Click to view the dissertation via Digital dissertation consortium
Author Park, Won Jung
ISBN/ISSN 054204952X
Broad Subject English language & literature
Literature
Summary Wallace Stevens asserts in the first subtitle to Notes toward a Supreme Fiction (1942) that poetry "must be abstract." In his call for an abstract poetics, Stevens expresses a central impulse of the modern aesthetic---the urge toward abstraction---that drives and shapes the modernist project in the twentieth century. My dissertation explores the aesthetics of abstraction in British and American literature from the first half of the twentieth century through the analysis of three writers---Gertrude Stein, Virginia Woolf, and Wallace Stevens---against the historical backdrop of romantic attitudes toward the sublime. In chapter I, I take up Wilhelm Worringer's influential study Abstraction and Empathy (1908) to argue that Worringer's understanding of art in terms of two psychological impulses---the urge toward abstraction and the urge toward empathy---is really a modern version of the older distinction between the sublime and beautiful, respectively. I then demonstrate how the category of the sublime, culminating in the Kantian (negative) sublime, provides an aesthetic threshold between two kinds of beauty: between the organic beauty in nature and a new, crystalline beauty in art.
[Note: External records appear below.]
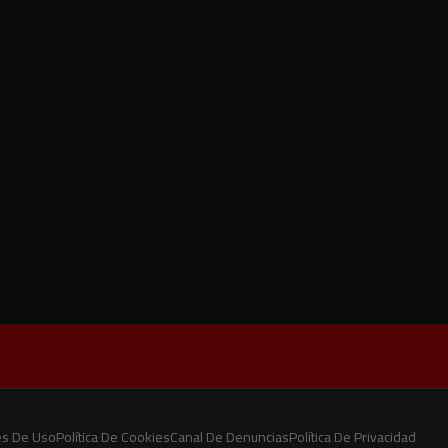
es De Uso
Política De Cookies
Canal De Denuncias
Política De Privacidad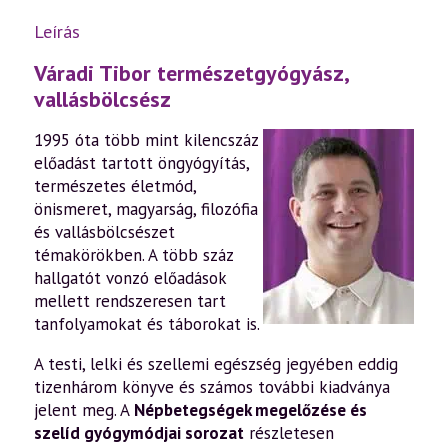
Leírás
Váradi Tibor természetgyógyász,
vallásbölcsész
1995 óta több mint kilencszáz
előadást tartott öngyógyítás,
természetes életmód,
önismeret, magyarság, filozófia
és vallásbölcsészet
témakörökben. A több száz
hallgatót vonzó előadások
mellett rendszeresen tart
tanfolyamokat és táborokat is.
A testi, lelki és szellemi egészség jegyében eddig
tizenhárom könyve és számos további kiadványa
jelent meg. A
Népbetegségek megelőzése és
szelíd gyógymódjai sorozat
részletesen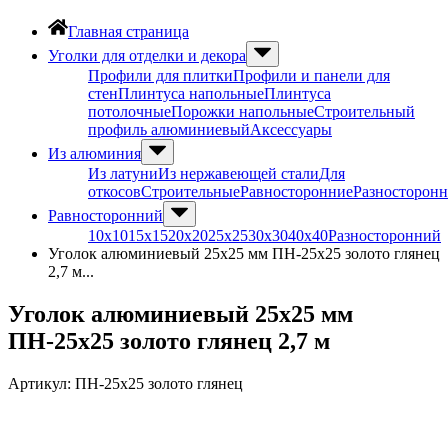
Главная страница
Уголки для отделки и декора
Профили для плитки
Профили и панели для
стен
Плинтуса напольные
Плинтуса
потолочные
Порожки напольные
Строительный
профиль алюминиевый
Аксессуары
Из алюминия
Из латуни
Из нержавеющей стали
Для
откосов
Строительные
Равносторонние
Разносторон
Равносторонний
10х10
15х15
20х20
25х25
30х30
40х40
Разносторонний
Уголок алюминиевый 25х25 мм ПН-25х25 золото глянец
2,7 м...
Уголок алюминиевый 25х25 мм
ПН-25х25 золото глянец 2,7 м
Артикул:
ПН-25х25 золото глянец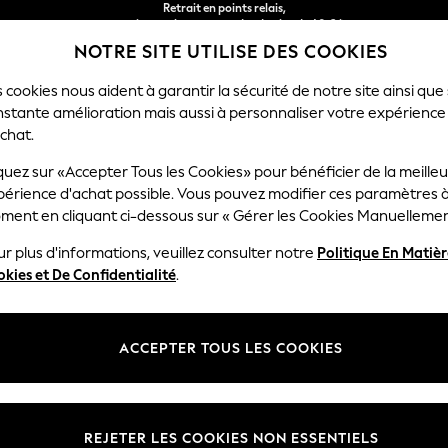
gratuit pour les commandes de plus de 40 € *
Livraison en 2-3 jours ouvrés*
Retours faciles*
NOTRE SITE UTILISE DES COOKIES
 cookies nous aident à garantir la sécurité de notre site ainsi que
nstante amélioration mais aussi à personnaliser votre expérience
RÇON
BÉBÉ
FEMME
HOMME
chat.
quez sur «Accepter Tous les Cookies» pour bénéficier de la meille
périence d'achat possible. Vous pouvez modifier ces paramètres à
PAPIER PEINT MAISON
ment en cliquant ci-dessous sur « Gérer les Cookies Manuellemen
(9)
r plus d'informations, veuillez consulter notre
Politique En Matiè
kies et De Confidentialité
.
ACCEPTER TOUS LES COOKIES
REJETER LES COOKIES NON ESSENTIELS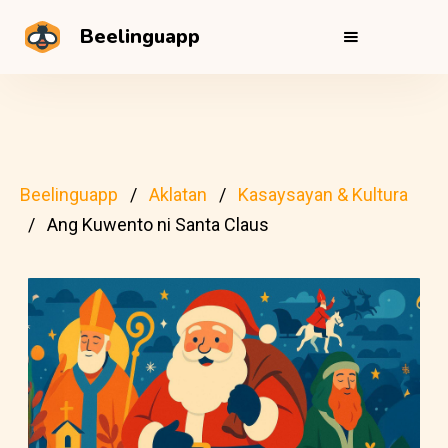
Beelinguapp
Beelinguapp
Aklatan
Kasaysayan & Kultura
Ang Kuwento ni Santa Claus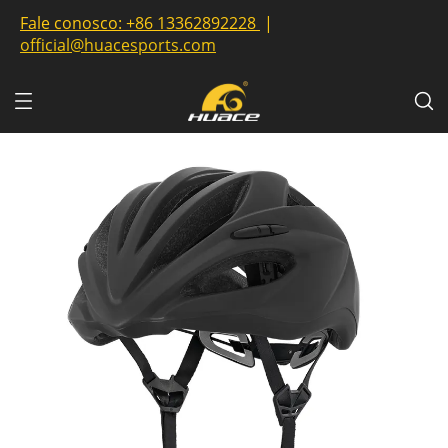
Fale conosco:
+86 13362892228
|
official@huacesports.com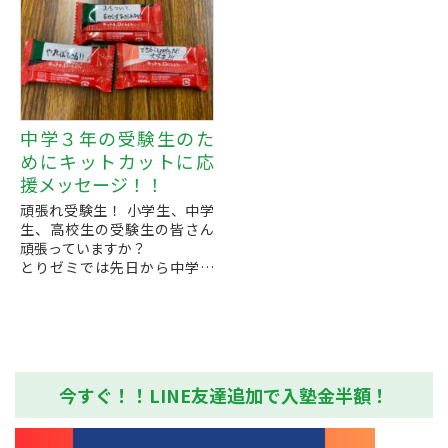
命...
中学３年の受験生のた
めにキットカットに応
援メッセージ！！
頑張れ受験生！ 小学生、中学
生、高校生の受験生の皆さん
頑張っていますか？
とりゼミでは先日から中学校
や私立高校の受験が始まり、
連日生徒さんが受験に望んで
います。頑張れ！
私たち講師陣ができる...
今すぐ！！LINE友達追加で入塾金半額！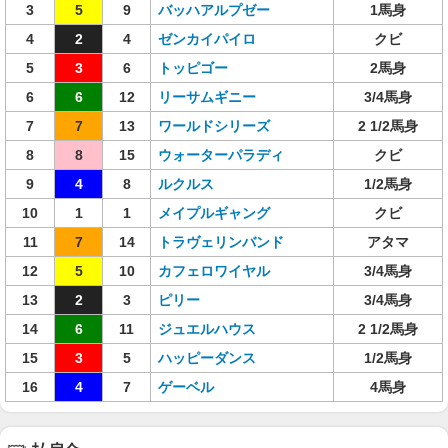
3
5
9
バッハアルプゼー
1馬身
4
2
4
ゼンカイパイロ
クビ
5
3
6
トッピゴー
2馬身
6
6
12
リーサムギニー
3/4馬身
7
7
13
ワールドシリーズ
2 1/2馬身
8
8
15
ウォーターパラディ
クビ
9
4
8
ルクルス
1/2馬身
10
1
1
メイプルギャング
クビ
11
7
14
トラヴェリンバンド
アタマ
12
5
10
カフェロワイヤル
3/4馬身
13
2
3
ピリー
3/4馬身
14
6
11
ジュエルハウス
2 1/2馬身
15
3
5
ハッピーダンス
1/2馬身
16
4
7
ゲーベル
4馬身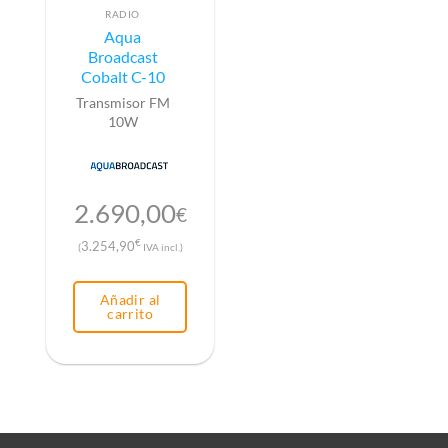
RADIO
Aqua
Broadcast
Cobalt C-10
Transmisor FM
10W
2.690,00
€
€
3.254,90
(
IVA incl.)
Añadir al
carrito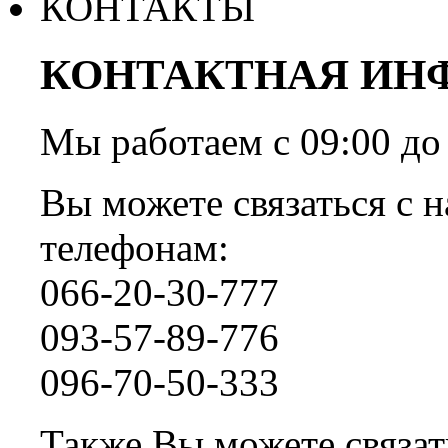
КОНТАКТЫ
КОНТАКТНАЯ ИН
Мы работаем с 09:00 
Вы можете связаться с н
телефонам:
066-20-30-777
093-57-89-776
096-70-50-333
Также Вы можете связать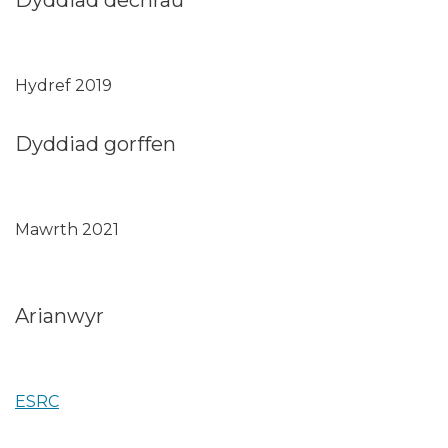
Dyddiad dechrau
Hydref 2019
Dyddiad gorffen
Mawrth 2021
Arianwyr
ESRC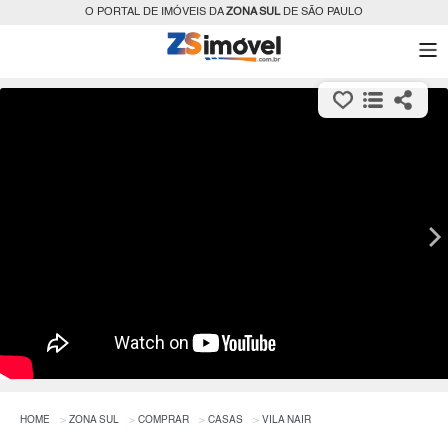
O PORTAL DE IMÓVEIS DA
ZONA SUL
DE SÃO PAULO
HOME
ZONA SUL
COMPRAR
CASAS
VILA NAIR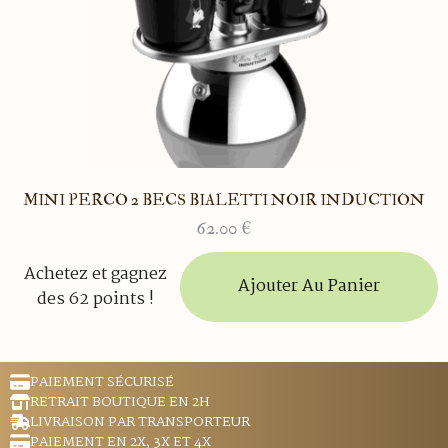
MINI PERCO 2 BECS BIALETTI NOIR INDUCTION
62.00
€
Achetez et gagnez
Ajouter Au Panier
des 62 points !
PAIEMENT SÉCURISÉ
RETRAIT BOUTIQUE EN 2H
LIVRAISON PAR TRANSPORTEUR
PAIEMENT EN 2X, 3X ET 4X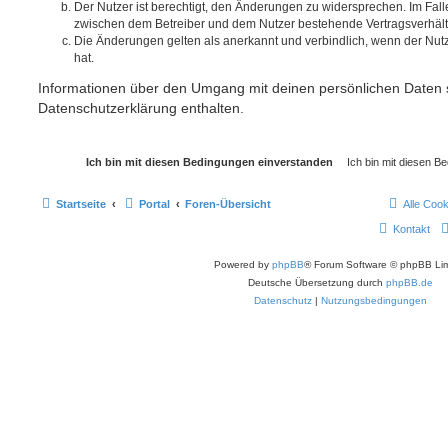
Der Nutzer ist berechtigt, den Änderungen zu widersprechen. Im Fall
zwischen dem Betreiber und dem Nutzer bestehende Vertragsverhältni
Die Änderungen gelten als anerkannt und verbindlich, wenn der Nu
hat.
Informationen über den Umgang mit deinen persönlichen Daten s
Datenschutzerklärung enthalten.
Startseite
Portal
Foren-Übersicht
Alle Coo
Kontakt
Powered by
phpBB
® Forum Software © phpBB Lim
Deutsche Übersetzung durch
phpBB.de
Datenschutz
|
Nutzungsbedingungen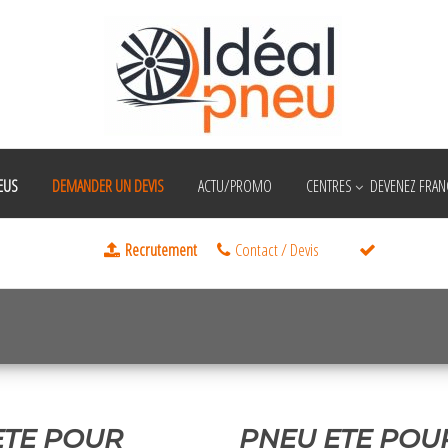
EUS
DEMANDER UN DEVIS
ACTU/PROMO
CENTRES
DEVENEZ FRANC
1 janvier 1970
ETE POUR
PNEU ETE POU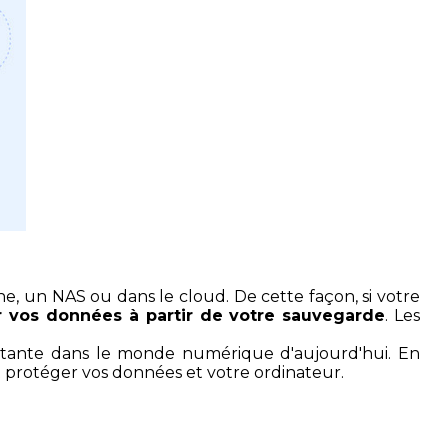
, un NAS ou dans le cloud. De cette façon, si votre
r vos données à partir de votre sauvegarde
. Les
ortante dans le monde numérique d'aujourd'hui. En
t protéger vos données et votre ordinateur.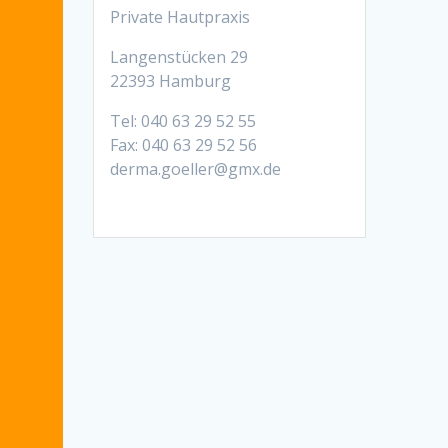
Private Hautpraxis
Langenstücken 29
22393 Hamburg
Tel: 040 63 29 52 55
Fax: 040 63 29 52 56
derma.goeller@gmx.de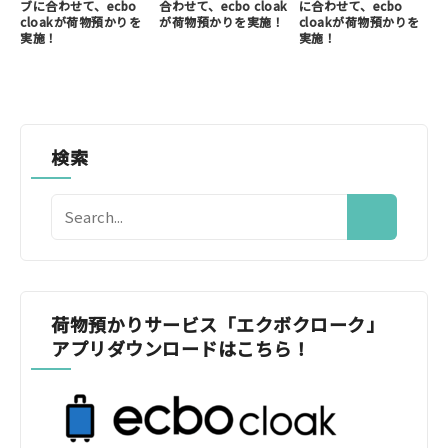
ブに合わせて、ecbo
合わせて、ecbo cloak
に合わせて、ecbo
cloakが荷物預かりを
が荷物預かりを実施！
cloakが荷物預かりを
実施！
実施！
検索
荷物預かりサービス「エクボクローク」
アプリダウンロードはこちら！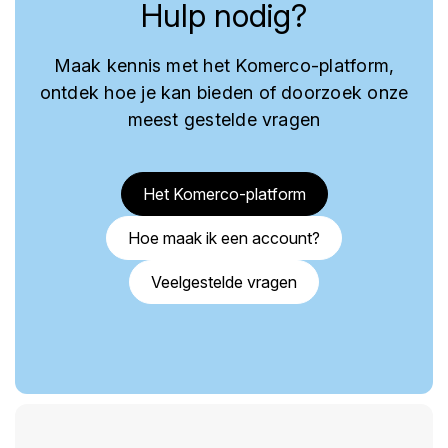
Hulp nodig?
Maak kennis met het Komerco-platform,
ontdek hoe je kan bieden of doorzoek onze
meest gestelde vragen
Het Komerco-platform
Hoe maak ik een account?
Veelgestelde vragen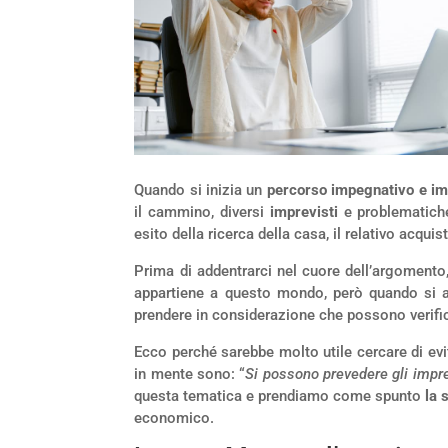
Quando si inizia un
percorso impegnativo e im
il cammino, diversi
imprevisti
e problematich
esito della ricerca della casa, il relativo acqu
Prima di addentrarci nel cuore dell’argomento
appartiene a questo mondo, però quando si a
prendere in considerazione che possono verific
Ecco perché sarebbe molto utile cercare di evi
in mente sono: “
Si possono prevedere gli imprev
questa tematica e prendiamo come spunto
la 
economico.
Through the transmuting power of the romantic imagination, (pure) abstraction emerges as the second type of beauty.

From this analysis I proceed in chapter 2 to explore how the structure of this aesthetic threshold unfolds through the investigation of William Wordsworth's liminal sublime, Percy Shelley's "trance sublime," and John Keats's "material sublime." The next three chapters examine the development of literary abstraction in the writers who drew inspiration from the abstract art movements in Paris,London, and New York. I argue that while Stein exemplifies the geometric, intellectual line of abstraction influenced by cubism, Woolf expresses a fluid, psychological abstraction, comparable to the spiritual compositions of Kandinsky, although each style continually informs the other. The final chapter analyzes Stevens's poetics of reduction, which offers a deeply complex and divided response to the sublime. His abstract project culminates in Notes, where the poet posits the giant, an "abstraction blooded" that symbolizes the dream of spiritual incarnation, of embodying the "inconceivable idea of the sun" in the "muddy centre" of existence.